Monsieur le Président des Etats Unis d Amérique.
Vous qui m aviez ébloui. Vous dont l’accession à votre fonction m’avait réjoui comme aucun de vos confrères auparavant. Vous qui portiez la flamme de dignité pour les anciens colonisés, esclavagisés.
Soudain, vous êtes devenu si petit.
J’avais rêvé plus grand encore que le symbole que vous portiez d’un descendant de Martin Luther King accédant aux plus hautes fonctions politiques.
J’avais rêvé que ces longues racines vous donneraient la force et la rage en faveur de la justice dans votre pays et en dehors.
Il ne faudrait pas rêver. Mais je ne renoncerai pas à mes rêves, ce n’est que vous qui avez le genou servile.
Si je vous fais cette lettre, monsieur le Président, à vous qui êtes si loin, c’est que j’ai ressenti le désespoir d’américains qui me sont proches : Jewish Voice for Peace. Leurs mots étaient forts. Leurs blessures de citoyen américain profondes. Une nouvelle fois leur pays se déconsidérait aux yeux du monde. Je crois qu’ils ont raison de s’interroger sur les ressorts d’une décision si contraire à l’intérêt du pays, si contraire à l’idéal de justice que vous voudriez incarner.

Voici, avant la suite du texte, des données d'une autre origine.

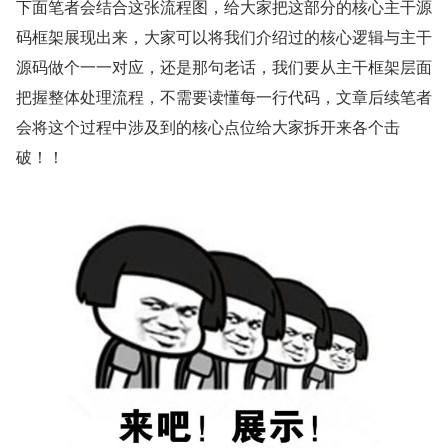
这里需要特别注意下
触发
ChannelReadComplete
并不代表 NioSocketChannel 中的数据已经读取
事件
完了，只能说明本次
处理完毕。因为有
OP_READ事件
可能是客户端发送的数据太多，Netty 读了
还没
16次
读完，那就只能等到下次
到来的时候在
OP_READ事件
进行读取了。
以上内容就是 Netty 在接收客户端发送网络数据的全部核心
逻辑。目前为止我们还未涉及到这部分的主干核心源码，笔
者想的是先给大家把核心逻辑讲解清楚之后，这样理解起来
核心主干源码会更加清晰透彻。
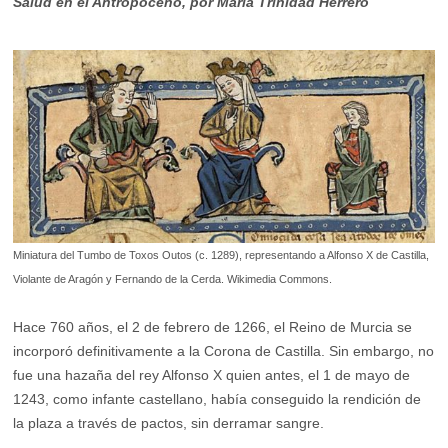
Salud en el Antropoceno, por María Trinidad Herrero
Miniatura del Tumbo de Toxos Outos (c. 1289), representando a Alfonso X de Castilla,
Violante de Aragón y Fernando de la Cerda. Wikimedia Commons.
Hace 760 años, el 2 de febrero de 1266, el Reino de Murcia se
incorporó definitivamente a la Corona de Castilla. Sin embargo, no
fue una hazaña del rey Alfonso X quien antes, el 1 de mayo de
1243, como infante castellano, había conseguido la rendición de
la plaza a través de pactos, sin derramar sangre.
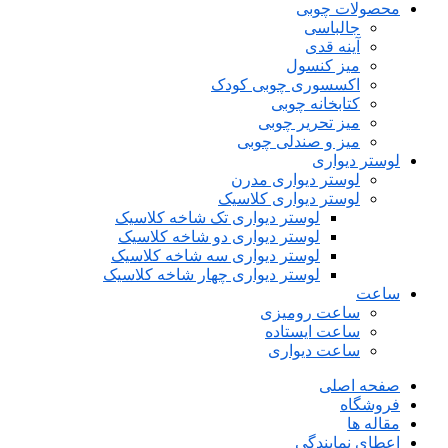
محصولات چوبی
جالباسی
آینه قدی
میز کنسول
اکسسوری چوبی کودک
کتابخانه چوبی
میز تحریر چوبی
میز و صندلی چوبی
لوستر دیواری
لوستر دیواری مدرن
لوستر دیواری کلاسیک
لوستر دیواری تک شاخه کلاسیک
لوستر دیواری دو شاخه کلاسیک
لوستر دیواری سه شاخه کلاسیک
لوستر دیواری چهار شاخه کلاسیک
ساعت
ساعت رومیزی
ساعت ایستاده
ساعت دیواری
صفحه اصلی
فروشگاه
مقاله ها
اعطای نمایندگی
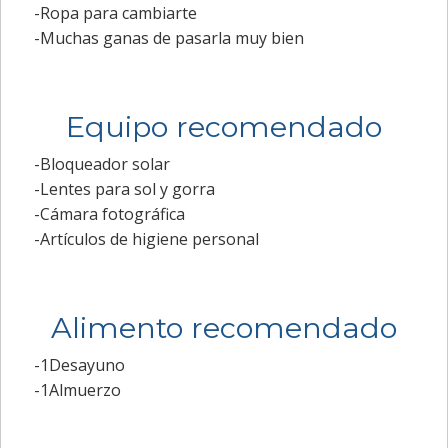
-Ropa para cambiarte
-Muchas ganas de pasarla muy bien
Equipo recomendado
-Bloqueador solar
-Lentes para sol y gorra
-Cámara fotográfica
-Artículos de higiene personal
Alimento recomendado
-1Desayuno
-1Almuerzo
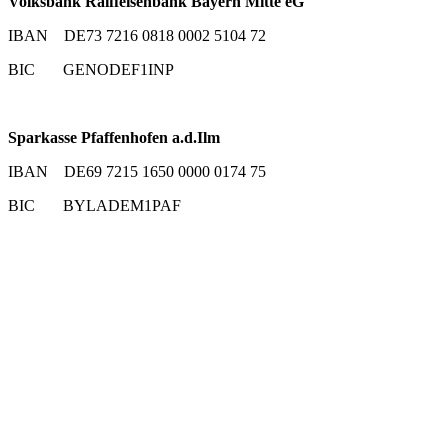
Volksbank Raiffeisenbank Bayern Mitte eG
IBAN DE73 7216 0818 0002 5104 72
BIC GENODEF1INP
Sparkasse Pfaffenhofen a.d.Ilm
IBAN DE69 7215 1650 0000 0174 75
BIC BYLADEM1PAF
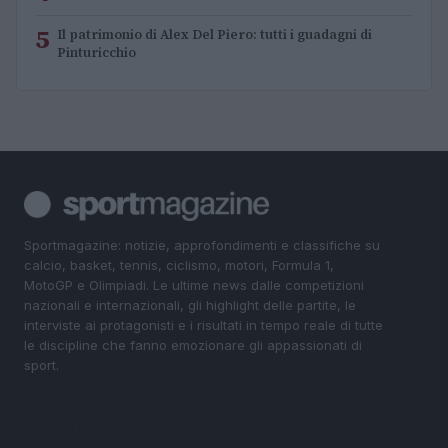
5
Il patrimonio di Alex Del Piero: tutti i guadagni di
Pinturicchio
Sportmagazine: notizie, approfondimenti e classifiche su
calcio, basket, tennis, ciclismo, motori, Formula 1,
MotoGP e Olimpiadi. Le ultime news dalle competizioni
nazionali e internazionali, gli highlight delle partite, le
interviste ai protagonisti e i risultati in tempo reale di tutte
le discipline che fanno emozionare gli appassionati di
sport.
SEZIONI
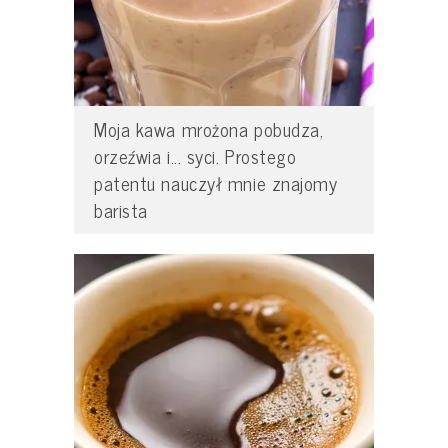
Moja kawa mrożona pobudza,
orzeźwia i... syci. Prostego
patentu nauczył mnie znajomy
barista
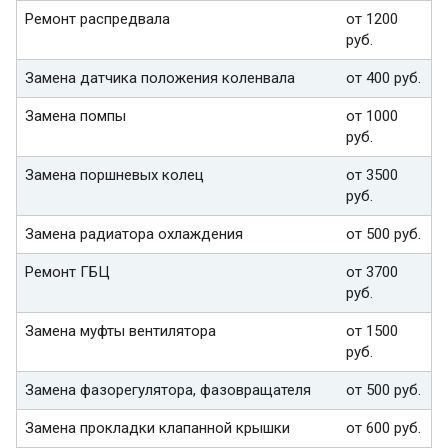
Ремонт распредвала
от 1200
руб.
Замена датчика положения коленвала
от 400 руб.
Замена помпы
от 1000
руб.
Замена поршневых колец
от 3500
руб.
Замена радиатора охлаждения
от 500 руб.
Ремонт ГБЦ
от 3700
руб.
Замена муфты вентилятора
от 1500
руб.
Замена фазорегулятора, фазовращателя
от 500 руб.
Замена прокладки клапанной крышки
от 600 руб.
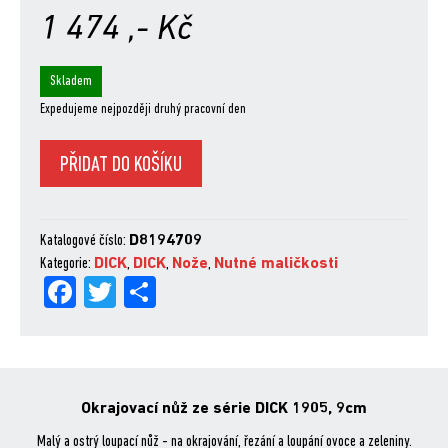
1 474
,- Kč
Skladem
Expedujeme nejpozději druhý pracovní den
Okrajovací
PŘIDAT DO KOŠÍKU
nůž
ze
série
Katalogové číslo:
D8194709
1905
Kategorie:
DICK
,
DICK
,
Nože
,
Nutné maličkosti
9
Fa
Tw
Sh
cm
množství
ce
itt
are
bo
er
ok
Okrajovací nůž ze série DICK 1905, 9cm
Malý a ostrý loupací nůž - na okrajování, řezání a loupání ovoce a zeleniny.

Monsieur le Président, après avoir dénié le droit à l’existence de la Palestine dans les frontières de 67 à l’ONU et à l’UNESCO, après tant d’atermoiements, tant de dates butoirs effacées, tant de promesses non tenues, avec la parfaite lâcheté de celui qui sait contribuer aux conditions de sanglantes déflagrations, vous rabaissez votre pays par les mesures de rétorsion à l’égard de l’UNESCO.
A présent, le message que vous adressez au monde est que votre pays ne conçoit la démocratie, le vote majoritaire, qu’à votre botte. Ce ne sont pas uniquement les programmes en faveur de la culture et de l’éducation qui sont attaqués, c’est le respect de la décision démocratique. Vous avez dégainé votre arme : les finances.
Des enfants vont y perdre
Des déshérités vont y perdre
La paix va y perdre
Votre pays va y perdre
Mais vous, pour vous, qu’espérez vous ?
Que les fanatiques fondamentalistes chrétiens votent pour vous, ou bien les juifs extrémistes ?
Dans ce monde tourmenté les peuples recherchent des dirigeants honnêtes et courageux, qu’ils s’engagent personnellement pour la paix, pour la justice. Monsieur Obama, que j’avais cru grand, vous avez manqué votre rendez-vous. Vous n’aurez offert que du désespoir, de la petitesse.